## [OBJETIVO A]
Apresente as linhas da coleção de dados, que aparecem abaixo do texto, como uma lista JSON de strings, com uma string para cada linha e sem as linhas em branco. Deixe as imagens de fora da resposta.

“Atravessa em silêncio, sério, o povo que vibra em êxtase. Percebe nesta recepção a sua superficialidade. Visa camadas mais profundas. Quer algo muito diferente.”
No primeiro dia da Semana Santa, o Cristo entra na Cidade Santa. Apresenta-se-nos uma imagem irrelevante. Vemo-lo atravessar as portas da cidade montado em um burro, seguido por seus fiéis. Mas, como se fora o próprio Deus da primavera*, sua entrada provoca repentinamente um êxtase na alma da multidão. É como se algo do antigo êxtase solar das festas pagãs, da primavera se apoderasse dos homens: acende-se uma faísca. Ao cortar ramos de palmeira, o povo renova um hábito muito antigo, volta-se, às festividades em honra ao sol no início da primavera, comuns entre os povos pré-cristãos.

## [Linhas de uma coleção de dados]
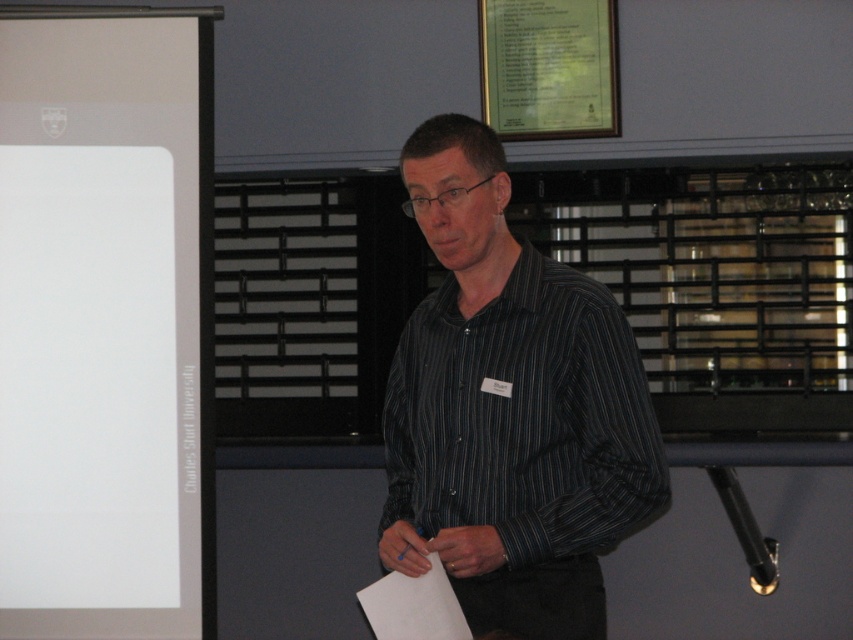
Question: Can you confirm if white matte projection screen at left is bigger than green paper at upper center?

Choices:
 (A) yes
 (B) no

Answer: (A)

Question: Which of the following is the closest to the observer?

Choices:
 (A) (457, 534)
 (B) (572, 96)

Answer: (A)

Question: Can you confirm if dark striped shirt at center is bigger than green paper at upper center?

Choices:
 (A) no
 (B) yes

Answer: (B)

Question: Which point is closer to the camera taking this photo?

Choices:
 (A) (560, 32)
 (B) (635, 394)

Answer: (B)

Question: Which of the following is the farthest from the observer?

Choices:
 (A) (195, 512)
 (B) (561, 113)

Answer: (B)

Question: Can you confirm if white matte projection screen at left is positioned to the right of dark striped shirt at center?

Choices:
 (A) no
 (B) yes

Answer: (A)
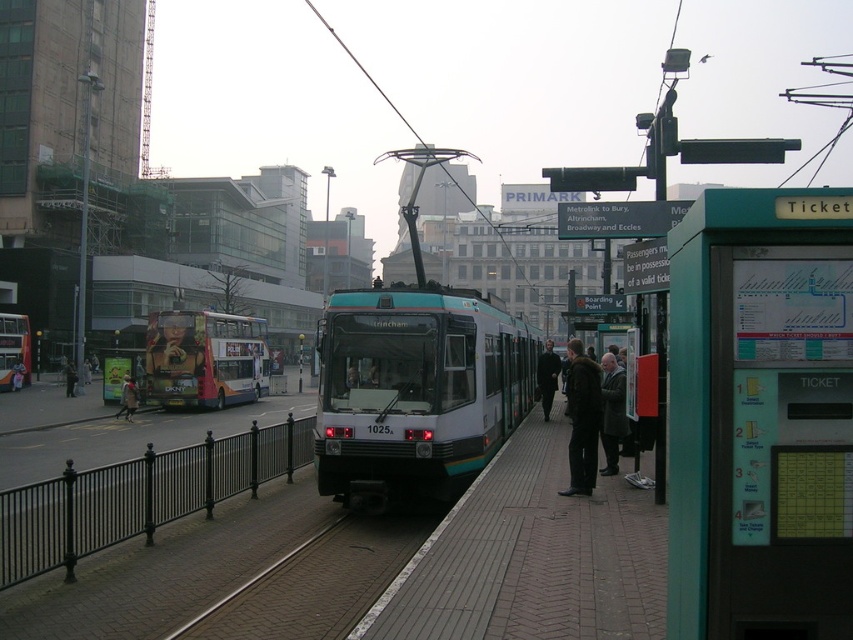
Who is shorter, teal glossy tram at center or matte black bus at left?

## [OBJETIVO B]
No documento sobre a Semana Santa, em que animal o Cristo está montado ao atravessar as portas da cidade?

## [RESPOSTA ESCRITA A]
[
  "Question: Can you confirm if white matte projection screen at left is bigger than green paper at upper center?",
  "Choices:",
  " (A) yes",
  " (B) no",
  "Answer: (A)",
  "Question: Which of the following is the closest to the observer?",
  "Choices:",
  " (A) (457, 534)",
  " (B) (572, 96)",
  "Answer: (A)",
  "Question: Can you confirm if dark striped shirt at center is bigger than green paper at upper center?",
  "Choices:",
  " (A) no",
  " (B) yes",
  "Answer: (B)",
  "Question: Which point is closer to the camera taking this photo?",
  "Choices:",
  " (A) (560, 32)",
  " (B) (635, 394)",
  "Answer: (B)",
  "Question: Which of the following is the farthest from the observer?",
  "Choices:",
  " (A) (195, 512)",
  " (B) (561, 113)",
  "Answer: (B)",
  "Question: Can you confirm if white matte projection screen at left is positioned to the right of dark striped shirt at center?",
  "Choices:",
  " (A) no",
  " (B) yes",
  "Answer: (A)",
  "Who is shorter, teal glossy tram at center or matte black bus at left?"
]

## [RESPOSTA ESCRITA B]
Ele está montado em um burro.